Teure Energie treibt die deutsche Inflationsrate auf den höchsten Stand seit 28 Jahren. Waren und Dienstleistungen verteuerten sich im Oktober – verglichen mit dem Vorjahr – um durchschnittlich 4,5 Prozent, wie das Statistische Bundesamt am Donnerstag mitteilte. Ökonomen hatten einen Wert von 4,4 Prozent erwartet. Ein höheres Niveau gab es zuletzt im August 1993, als die vom Wiedervereinigungsboom angefachte Inflationsrate sogar auf 4,6 Prozent kletterte. Im September 2021 lag die Rate noch bei 4,1 Prozent, im August bei 3,9 Prozent.

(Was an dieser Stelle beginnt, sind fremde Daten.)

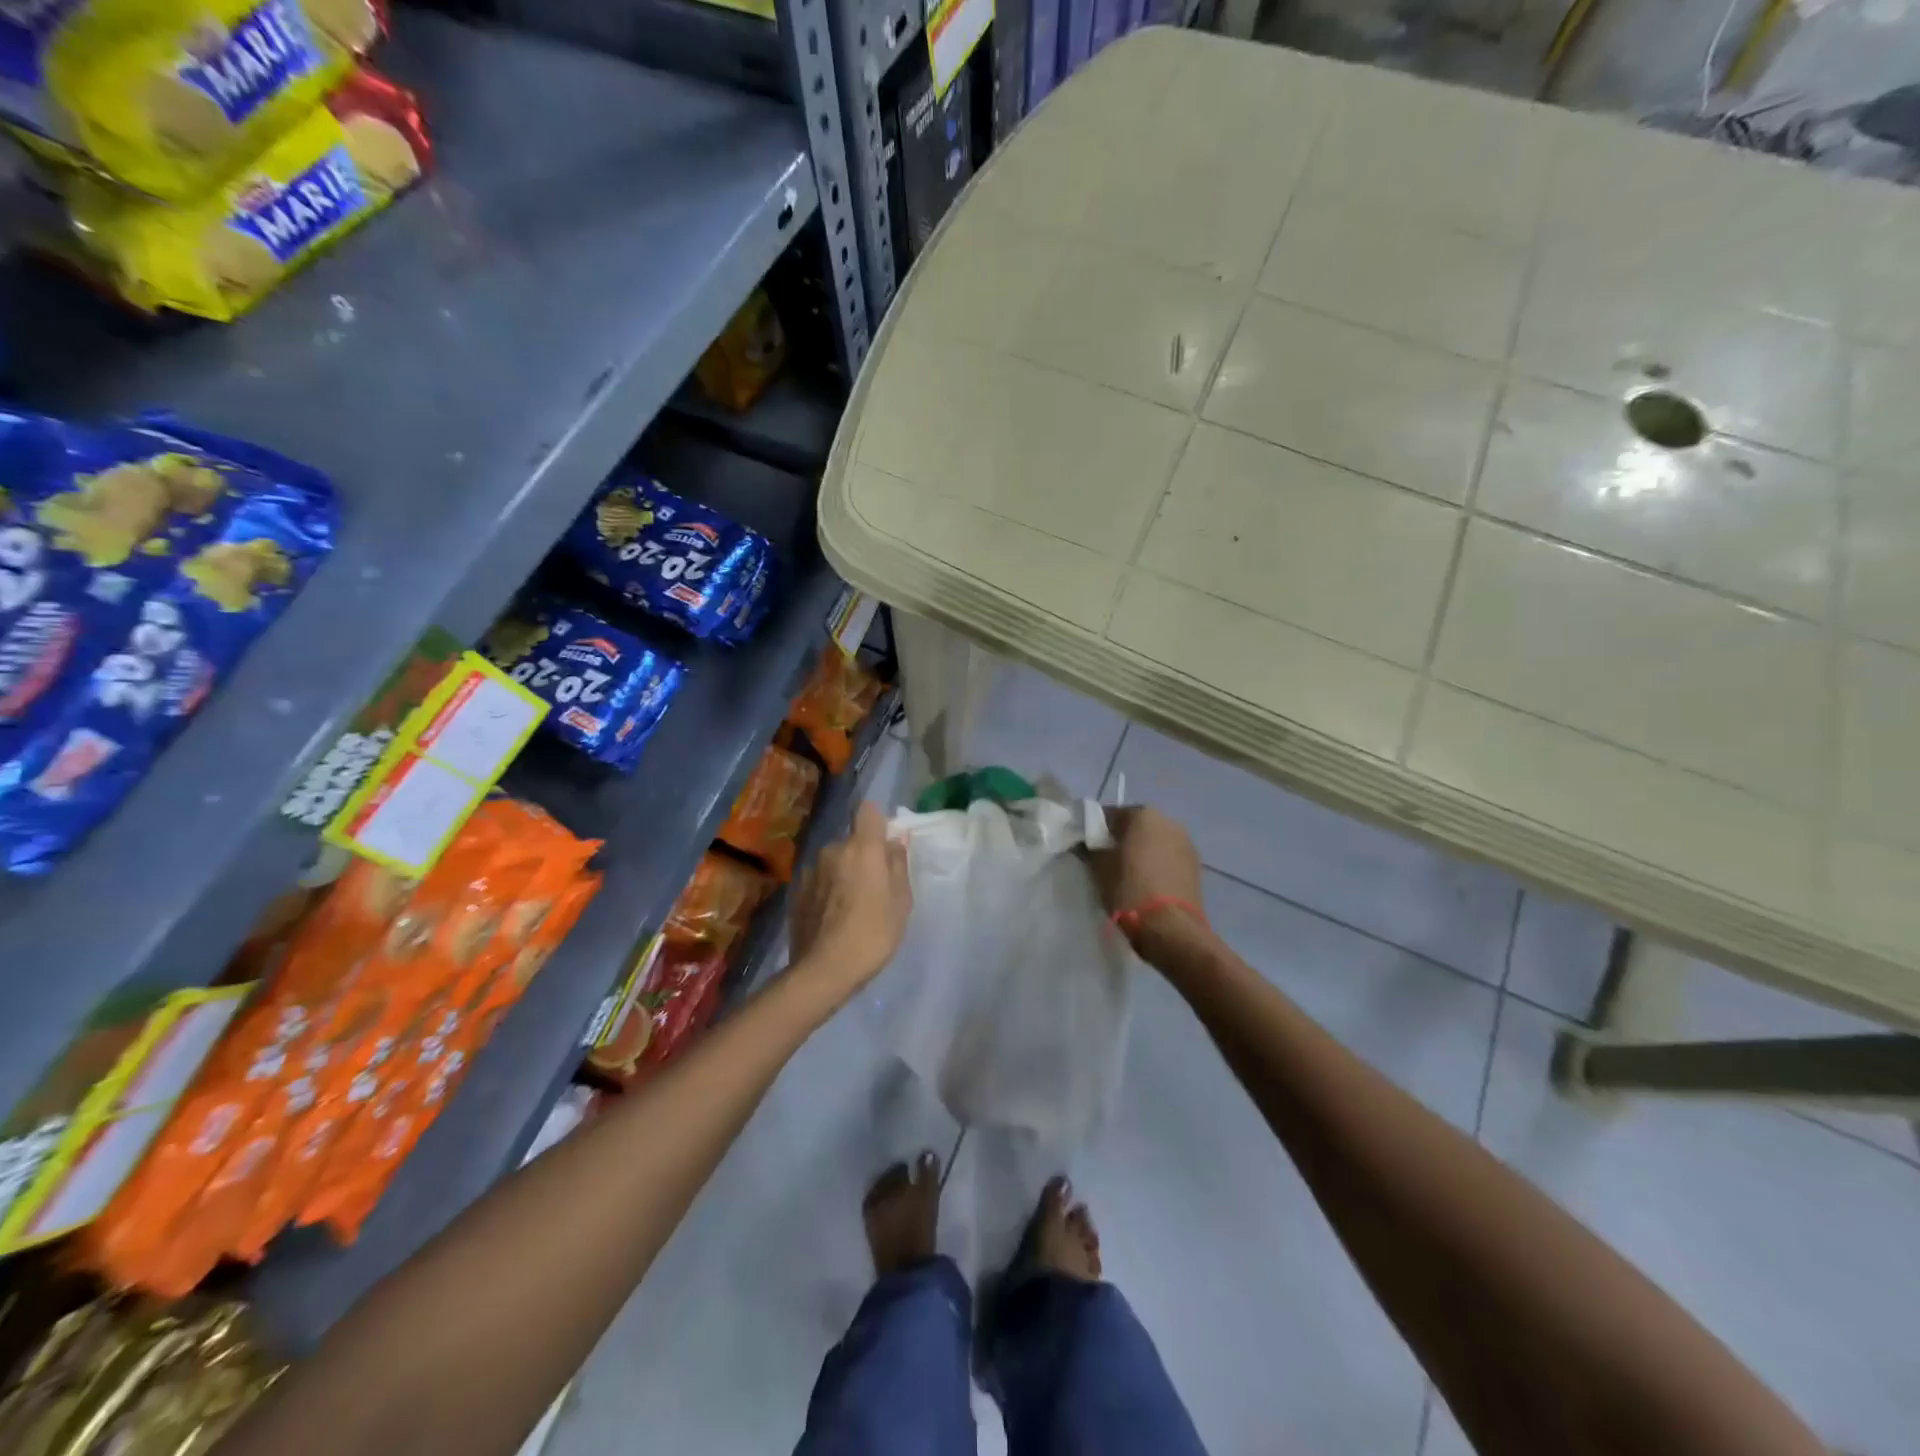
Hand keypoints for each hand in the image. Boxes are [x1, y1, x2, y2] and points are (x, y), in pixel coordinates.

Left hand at [789, 802, 912, 998]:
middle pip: (851, 841)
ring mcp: (810, 870)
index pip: (868, 811)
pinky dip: (827, 890)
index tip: (885, 842)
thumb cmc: (873, 934)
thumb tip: (894, 843)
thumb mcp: (901, 901)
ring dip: (843, 874)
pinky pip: (819, 881)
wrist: (824, 970)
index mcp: (862, 848)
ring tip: (851, 906)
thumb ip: (898, 865)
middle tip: (874, 887)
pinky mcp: (796, 891)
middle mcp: (832, 850)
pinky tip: (832, 917)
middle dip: (863, 856)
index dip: (878, 822)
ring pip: (834, 862)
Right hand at [1089, 806, 1204, 948]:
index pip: (1111, 815)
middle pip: (1137, 826)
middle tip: (1107, 861)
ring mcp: (1186, 842)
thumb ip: (1090, 849)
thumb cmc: (1129, 890)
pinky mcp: (1196, 865)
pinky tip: (1148, 883)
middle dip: (1122, 839)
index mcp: (1143, 814)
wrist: (1171, 928)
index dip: (1096, 830)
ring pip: (1155, 842)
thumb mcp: (1099, 868)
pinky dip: (1158, 865)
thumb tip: (1085, 843)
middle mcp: (1168, 821)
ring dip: (1143, 852)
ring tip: (1129, 875)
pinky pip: (1169, 858)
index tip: (1087, 847)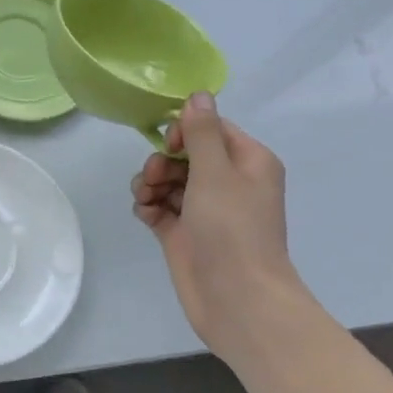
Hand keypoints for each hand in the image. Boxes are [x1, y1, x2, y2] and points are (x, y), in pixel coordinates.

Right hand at [131, 92, 302, 353]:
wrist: (236, 298)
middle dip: (162, 160)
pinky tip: (145, 215)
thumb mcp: (216, 172)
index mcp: (248, 162)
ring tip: (146, 199)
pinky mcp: (183, 233)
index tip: (169, 144)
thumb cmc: (232, 229)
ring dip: (150, 183)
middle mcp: (228, 182)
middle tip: (153, 177)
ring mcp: (204, 210)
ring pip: (168, 180)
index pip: (212, 129)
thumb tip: (198, 94)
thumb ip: (202, 132)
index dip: (185, 131)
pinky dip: (148, 206)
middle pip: (185, 154)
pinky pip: (159, 207)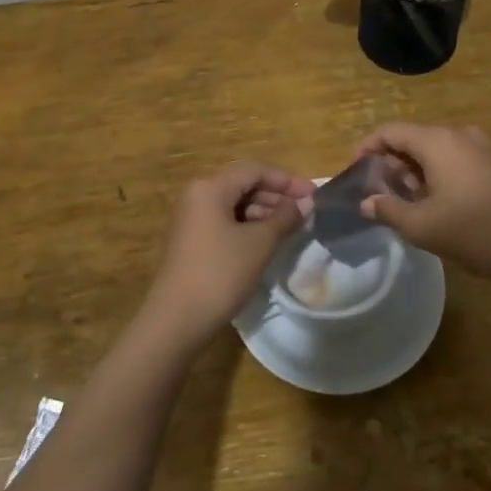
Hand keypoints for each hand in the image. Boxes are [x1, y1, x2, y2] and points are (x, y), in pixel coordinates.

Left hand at [136, 162, 313, 354]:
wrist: (177, 319)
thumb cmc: (220, 273)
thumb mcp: (259, 244)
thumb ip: (285, 218)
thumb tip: (307, 203)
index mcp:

Experten erwarten, dass die Teuerung bis Jahresende noch auf rund fünf Prozent steigen könnte.

Größter Preistreiber war erneut die Energie: Sie kostete im Oktober 18,6 Prozent mehr als ein Jahr zuvor. Nahrungsmittel verteuerten sich um 4,4 Prozent, Dienstleistungen um 2,4 Prozent, darunter Wohnungsmieten um 1,4 Prozent.

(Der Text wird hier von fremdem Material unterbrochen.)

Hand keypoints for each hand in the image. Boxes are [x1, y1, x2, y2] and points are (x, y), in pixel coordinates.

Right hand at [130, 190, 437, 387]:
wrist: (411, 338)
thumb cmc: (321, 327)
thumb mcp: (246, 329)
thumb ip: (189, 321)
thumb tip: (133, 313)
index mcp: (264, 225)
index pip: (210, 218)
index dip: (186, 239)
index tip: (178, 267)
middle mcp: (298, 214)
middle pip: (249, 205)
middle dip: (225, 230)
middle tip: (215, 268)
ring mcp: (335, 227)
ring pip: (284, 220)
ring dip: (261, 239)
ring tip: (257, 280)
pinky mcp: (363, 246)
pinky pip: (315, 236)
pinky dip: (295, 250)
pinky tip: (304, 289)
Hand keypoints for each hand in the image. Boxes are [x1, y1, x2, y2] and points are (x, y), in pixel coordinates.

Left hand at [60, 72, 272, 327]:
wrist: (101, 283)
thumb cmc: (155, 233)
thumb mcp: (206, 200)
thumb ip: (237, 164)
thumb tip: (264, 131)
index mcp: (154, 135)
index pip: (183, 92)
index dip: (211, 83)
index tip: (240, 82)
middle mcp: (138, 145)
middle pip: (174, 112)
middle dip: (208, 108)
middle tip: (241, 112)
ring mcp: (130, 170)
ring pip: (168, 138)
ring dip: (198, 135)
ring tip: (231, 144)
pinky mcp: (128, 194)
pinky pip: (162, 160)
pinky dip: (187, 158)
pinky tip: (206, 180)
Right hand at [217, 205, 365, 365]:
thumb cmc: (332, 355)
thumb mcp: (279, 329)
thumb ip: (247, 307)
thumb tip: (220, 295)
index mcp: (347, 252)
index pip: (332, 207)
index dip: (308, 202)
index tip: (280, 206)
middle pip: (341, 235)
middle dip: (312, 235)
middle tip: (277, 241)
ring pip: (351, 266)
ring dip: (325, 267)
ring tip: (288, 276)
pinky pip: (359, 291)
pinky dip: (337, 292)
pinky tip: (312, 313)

Grund für die Entwicklung sind bestimmte statistische Sondereffekte rund um die vorübergehende Mehrwertsteuersenkung im Corona-Jahr 2020. Für Preisdruck sorgen zudem die weltweit steigenden Preise für Energie und bestimmte Rohstoffe sowie Vorprodukte der Industrie.